There’s a slight chance to see a little snow and rain fall this morning before 7, though anything that falls will be light, according to the National Weather Service’s Quad Cities’ bureau. It will be mostly cloudy to start the day then gradually becoming sunny, with a high near 43. Chance of precipitation is 30%. Saturday night will be mostly clear, with a low around 23. Southwest wind around 5 mph becoming calm.
Sunday: Increasing clouds, with a high near 41. Light and variable wind increasing to 10 to 15 mph in the morning. Winds could gust as high as 25 mph. Sunday night: A chance of rain between 7 p.m. and 1 a.m. It will be mostly cloudy, with a low around 33. Chance of precipitation is 40%.
A new high-powered, NASA-led infrared telescope with a sun shield the size of a tennis court is set to launch this morning, with expectations of revolutionizing astrophysics by expanding the science around how galaxies formed and enabling a glimpse back in time to billions and billions of years ago.
University of Iowa astrophysicist and assistant professor Keri Hoadley says the James Webb Space Telescope will allow scientists to see further back in time than the Hubble Space Telescope that’s been orbiting Earth for nearly 32 years.
Hoadley is among the scientists worldwide who have applied for and eventually hope to use the telescope in their research over its anticipated seven to 10 years orbiting the sun, about 1 million miles from Earth.

**Records shown**:
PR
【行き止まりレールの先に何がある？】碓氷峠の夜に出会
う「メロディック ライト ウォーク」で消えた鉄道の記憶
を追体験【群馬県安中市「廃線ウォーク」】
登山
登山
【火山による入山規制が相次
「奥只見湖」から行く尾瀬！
--
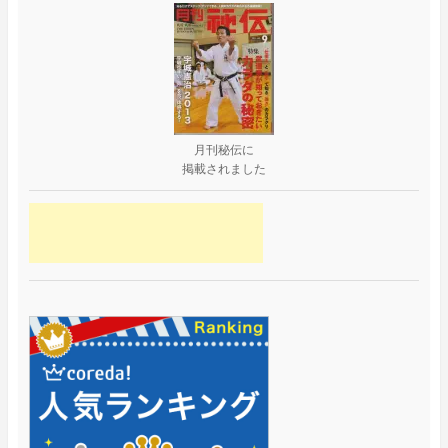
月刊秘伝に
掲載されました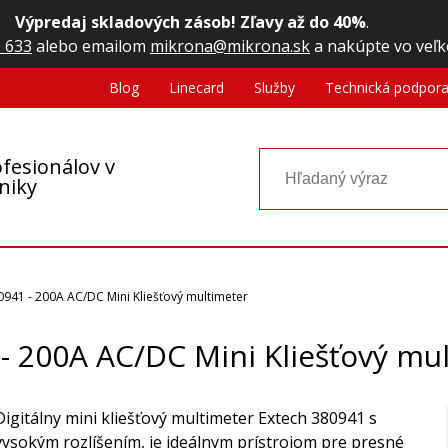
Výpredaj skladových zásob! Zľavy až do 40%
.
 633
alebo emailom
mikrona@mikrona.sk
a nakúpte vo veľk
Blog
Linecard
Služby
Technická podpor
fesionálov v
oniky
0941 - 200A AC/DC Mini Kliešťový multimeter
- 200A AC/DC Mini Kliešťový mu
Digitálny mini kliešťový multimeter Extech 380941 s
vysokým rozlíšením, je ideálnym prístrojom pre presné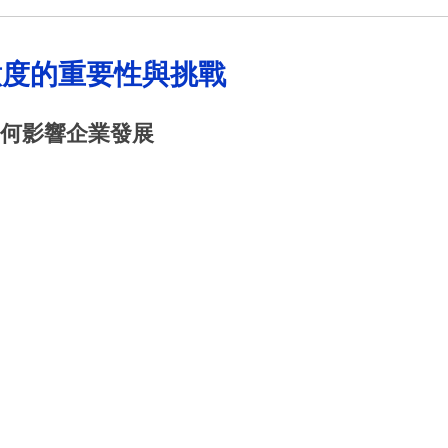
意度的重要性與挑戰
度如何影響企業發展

**Task goal**: From the news excerpt, repeat word for word the passage that opens with the words "A new high-powered, NASA-led" and closes with "nearly 32 years.".

**Reply**:
A new high-powered, NASA-led infrared telescope with a sun shield the size of a tennis court is set to launch this morning, with expectations of revolutionizing astrophysics by expanding the science around how galaxies formed and enabling a glimpse back in time to billions and billions of years ago.
University of Iowa astrophysicist and assistant professor Keri Hoadley says the James Webb Space Telescope will allow scientists to see further back in time than the Hubble Space Telescope that’s been orbiting Earth for nearly 32 years.